## PROVIDED RECORDS
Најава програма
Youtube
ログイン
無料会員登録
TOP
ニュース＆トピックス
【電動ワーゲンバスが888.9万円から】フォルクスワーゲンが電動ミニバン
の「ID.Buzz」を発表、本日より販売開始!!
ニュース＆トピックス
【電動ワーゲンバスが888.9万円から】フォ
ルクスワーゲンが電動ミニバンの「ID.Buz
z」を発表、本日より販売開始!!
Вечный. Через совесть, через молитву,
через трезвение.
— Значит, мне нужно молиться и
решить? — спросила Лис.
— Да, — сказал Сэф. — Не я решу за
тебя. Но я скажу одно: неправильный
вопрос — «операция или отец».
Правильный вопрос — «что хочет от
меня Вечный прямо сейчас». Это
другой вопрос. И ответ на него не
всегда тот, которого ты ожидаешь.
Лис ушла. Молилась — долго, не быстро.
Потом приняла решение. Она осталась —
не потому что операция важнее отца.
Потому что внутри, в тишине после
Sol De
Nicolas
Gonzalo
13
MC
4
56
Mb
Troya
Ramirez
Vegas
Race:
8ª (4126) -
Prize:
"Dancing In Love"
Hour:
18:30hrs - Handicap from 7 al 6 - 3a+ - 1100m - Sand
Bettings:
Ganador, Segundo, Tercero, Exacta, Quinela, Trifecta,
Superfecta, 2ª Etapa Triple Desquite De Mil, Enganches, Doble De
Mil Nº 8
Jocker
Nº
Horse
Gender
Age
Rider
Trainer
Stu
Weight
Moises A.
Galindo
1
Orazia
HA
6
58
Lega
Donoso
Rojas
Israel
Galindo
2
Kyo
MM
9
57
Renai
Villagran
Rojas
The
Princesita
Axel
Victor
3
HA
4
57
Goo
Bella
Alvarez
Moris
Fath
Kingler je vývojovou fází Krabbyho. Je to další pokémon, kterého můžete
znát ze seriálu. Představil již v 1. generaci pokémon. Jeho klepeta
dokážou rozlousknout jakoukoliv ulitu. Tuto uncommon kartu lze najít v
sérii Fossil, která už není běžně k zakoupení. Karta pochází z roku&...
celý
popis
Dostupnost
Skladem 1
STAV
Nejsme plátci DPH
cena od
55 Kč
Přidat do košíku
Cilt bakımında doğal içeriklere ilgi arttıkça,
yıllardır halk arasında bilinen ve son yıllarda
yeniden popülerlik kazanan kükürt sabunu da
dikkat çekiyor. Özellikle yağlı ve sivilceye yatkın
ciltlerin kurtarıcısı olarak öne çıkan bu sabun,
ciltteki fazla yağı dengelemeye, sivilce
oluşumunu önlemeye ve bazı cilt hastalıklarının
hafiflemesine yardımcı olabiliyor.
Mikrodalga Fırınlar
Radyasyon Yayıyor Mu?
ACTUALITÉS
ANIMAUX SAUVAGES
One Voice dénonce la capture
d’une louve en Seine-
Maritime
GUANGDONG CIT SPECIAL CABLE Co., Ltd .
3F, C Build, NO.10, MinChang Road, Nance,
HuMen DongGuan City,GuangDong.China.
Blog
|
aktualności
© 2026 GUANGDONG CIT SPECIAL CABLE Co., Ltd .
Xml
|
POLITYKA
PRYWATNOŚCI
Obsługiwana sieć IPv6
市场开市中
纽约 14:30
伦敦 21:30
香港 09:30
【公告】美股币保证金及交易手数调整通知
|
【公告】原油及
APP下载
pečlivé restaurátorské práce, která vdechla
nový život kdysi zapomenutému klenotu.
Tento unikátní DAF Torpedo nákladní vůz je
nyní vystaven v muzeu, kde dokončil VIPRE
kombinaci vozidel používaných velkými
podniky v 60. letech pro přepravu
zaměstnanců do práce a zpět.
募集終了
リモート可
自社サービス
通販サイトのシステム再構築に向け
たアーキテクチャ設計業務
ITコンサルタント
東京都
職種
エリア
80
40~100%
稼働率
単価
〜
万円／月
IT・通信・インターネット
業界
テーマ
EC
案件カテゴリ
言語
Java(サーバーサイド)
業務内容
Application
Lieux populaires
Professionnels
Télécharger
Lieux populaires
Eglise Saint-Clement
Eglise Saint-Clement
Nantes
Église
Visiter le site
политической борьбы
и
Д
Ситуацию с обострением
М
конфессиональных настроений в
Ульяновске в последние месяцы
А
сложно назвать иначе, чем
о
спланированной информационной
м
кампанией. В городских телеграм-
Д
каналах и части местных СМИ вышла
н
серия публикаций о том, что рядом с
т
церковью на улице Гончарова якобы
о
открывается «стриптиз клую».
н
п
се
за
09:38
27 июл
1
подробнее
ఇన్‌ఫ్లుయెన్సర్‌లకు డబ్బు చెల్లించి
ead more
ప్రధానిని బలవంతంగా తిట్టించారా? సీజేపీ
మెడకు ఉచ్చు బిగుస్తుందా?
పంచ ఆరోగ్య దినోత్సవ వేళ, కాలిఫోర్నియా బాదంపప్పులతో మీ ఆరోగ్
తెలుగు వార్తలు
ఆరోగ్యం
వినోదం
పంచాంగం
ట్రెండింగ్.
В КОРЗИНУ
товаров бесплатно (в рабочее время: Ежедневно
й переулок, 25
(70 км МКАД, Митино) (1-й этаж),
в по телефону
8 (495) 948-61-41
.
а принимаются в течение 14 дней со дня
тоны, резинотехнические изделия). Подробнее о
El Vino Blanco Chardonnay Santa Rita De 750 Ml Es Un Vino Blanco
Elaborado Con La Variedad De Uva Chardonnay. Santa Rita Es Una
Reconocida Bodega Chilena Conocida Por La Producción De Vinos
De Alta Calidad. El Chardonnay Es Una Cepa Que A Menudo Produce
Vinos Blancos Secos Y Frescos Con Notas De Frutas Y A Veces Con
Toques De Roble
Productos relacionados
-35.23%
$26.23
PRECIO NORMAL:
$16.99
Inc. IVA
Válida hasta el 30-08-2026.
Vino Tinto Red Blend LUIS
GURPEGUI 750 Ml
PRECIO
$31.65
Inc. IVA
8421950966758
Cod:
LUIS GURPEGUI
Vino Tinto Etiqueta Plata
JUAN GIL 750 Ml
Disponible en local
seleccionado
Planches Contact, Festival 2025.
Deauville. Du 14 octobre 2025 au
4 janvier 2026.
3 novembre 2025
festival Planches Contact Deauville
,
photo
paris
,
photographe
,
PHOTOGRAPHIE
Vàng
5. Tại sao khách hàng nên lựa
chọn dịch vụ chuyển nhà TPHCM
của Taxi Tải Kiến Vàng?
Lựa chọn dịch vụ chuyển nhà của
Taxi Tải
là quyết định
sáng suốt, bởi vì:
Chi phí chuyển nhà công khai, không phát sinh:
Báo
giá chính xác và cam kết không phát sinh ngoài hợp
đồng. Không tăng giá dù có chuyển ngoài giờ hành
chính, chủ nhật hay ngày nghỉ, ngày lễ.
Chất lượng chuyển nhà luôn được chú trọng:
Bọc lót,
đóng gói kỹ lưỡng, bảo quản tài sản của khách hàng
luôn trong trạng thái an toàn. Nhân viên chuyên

## TASK INSTRUCTIONS
Repeat the items word for word, starting with the first line and going on through the line with "тебя. Но я скажу одно: неправильный".

## PROBLEM SOLUTION
Најава програма
Youtube
ログイン
無料会員登録
TOP
ニュース＆トピックス
【電動ワーゲンバスが888.9万円から】フォルクスワーゲンが電動ミニバン
の「ID.Buzz」を発表、本日より販売開始!!
ニュース＆トピックス
【電動ワーゲンバスが888.9万円から】フォ
ルクスワーゲンが電動ミニバンの「ID.Buz
z」を発表、本日より販売開始!!
Вечный. Через совесть, через молитву,
через трезвение.
— Значит, мне нужно молиться и
решить? — спросила Лис.
— Да, — сказал Сэф. — Не я решу за
тебя. Но я скажу одно: неправильный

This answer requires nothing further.